Bowling With a Genius: Who Taught You?

So, if you DON’T know, not only do I make bitchin’ music as Dr. Pants and Weird Files, but I also teach full time as a Lecturer at the Academy of Contemporary Music, which is part of the University of Central Oklahoma. I teach music theory, ear training, and songwriting.

I value my work as a teacher a lot. I love my job. I have no reservations about saying that I’m good at it, and I strongly believe the reason I’m a good teacher is that I had good teachers. And good parents. Because parents are our teachers, too.

I don’t THINK I have ever blogged about this, so forgive me if I’m wrong. I know I’ve told the story from stage a few times. I had a number of great teachers in college…in some ways, the song Bowling With a Genius is about all of them. But one particular moment with one particular teacher informed the song a great deal. My teacher David Dunn was a really interesting guy. (He still is…go to DavidDDunn.com to learn more.) An absolute brilliant human and brilliant musician and scientist. One time we were in class, and he spied the case for a mixtape a friend had sent me that I was listening to in my walkman that day. My friend had affixed a frame from a comic strip on the front in which one character was saying to the other, “The cogitations of Ecclesiastes were bestowed on me the first time I went bowling.” David read that, chuckled a bit, and said, “I’ve never been bowling.”
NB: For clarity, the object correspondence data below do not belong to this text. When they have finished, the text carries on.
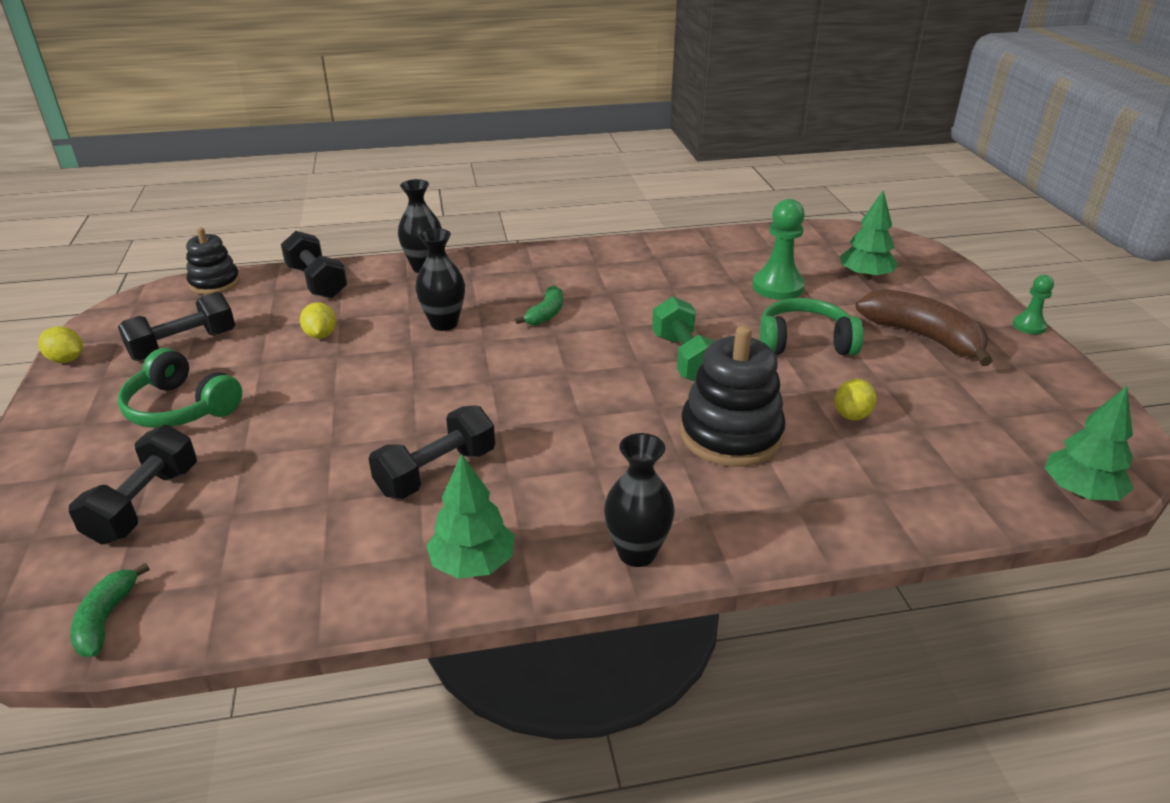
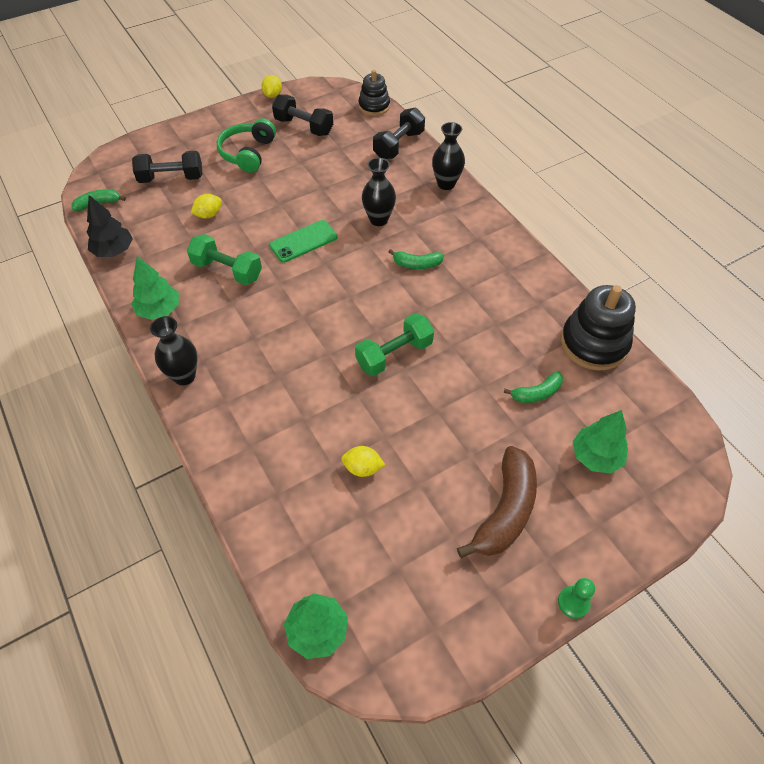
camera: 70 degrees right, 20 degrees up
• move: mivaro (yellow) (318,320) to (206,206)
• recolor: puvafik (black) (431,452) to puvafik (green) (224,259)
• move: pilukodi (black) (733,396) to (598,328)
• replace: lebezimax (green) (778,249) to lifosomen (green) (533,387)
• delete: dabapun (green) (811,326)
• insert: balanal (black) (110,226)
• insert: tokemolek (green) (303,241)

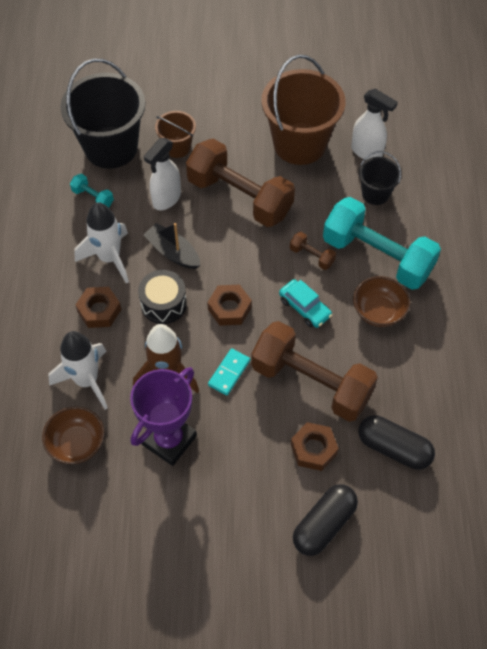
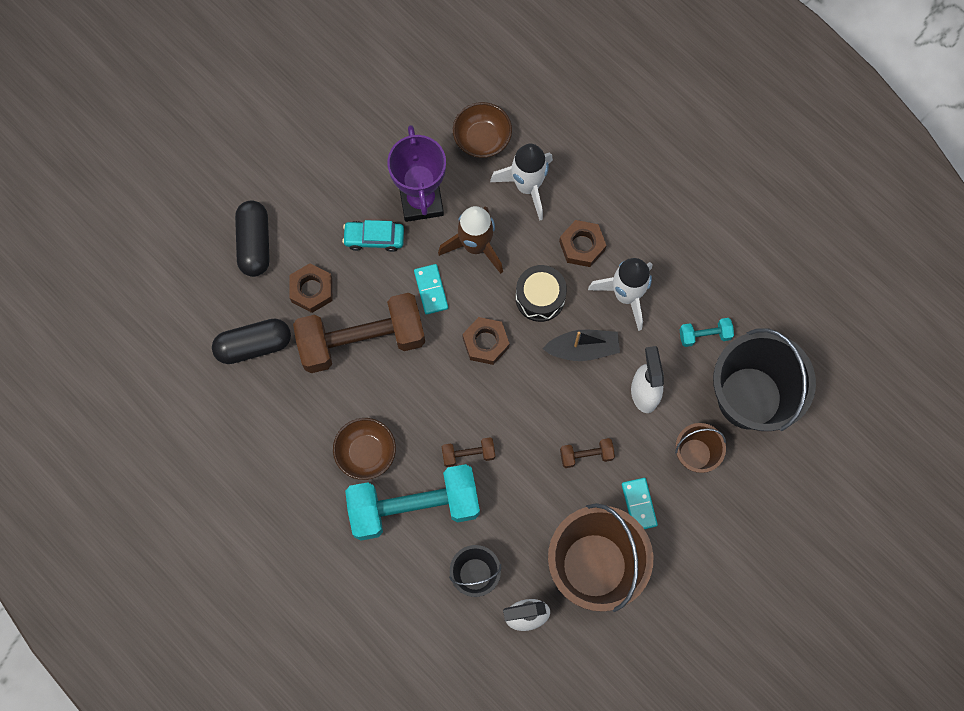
camera: 135 degrees right, 15 degrees up
• resize: puvafik (brown) (240,183) = (587,453) x0.41
• move:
It still fascinates me that this brilliant human had somehow avoided having that experience. I’m not even sure what to read into it. You could posit it’s because he’s so intelligent and concerned with more high brow pursuits that it was beneath him. You could speculate that he just never had the chance to go. Who knows?

David and several other college professors of mine felt like more than just teachers; they felt like mentors. People who made an investment of time and effort into my education. My dad (another “genius” in his own right) always stressed the importance of having a mentor. So the song is somewhat about him, too. My dad was a great teacher, also…not just to the many students that passed through his classroom and lab during his long career as a medical school professor, but also to me and my brother.

Who taught you? Like, REALLY taught you? Things that matter in terms of the person you are, or the job that you do every day?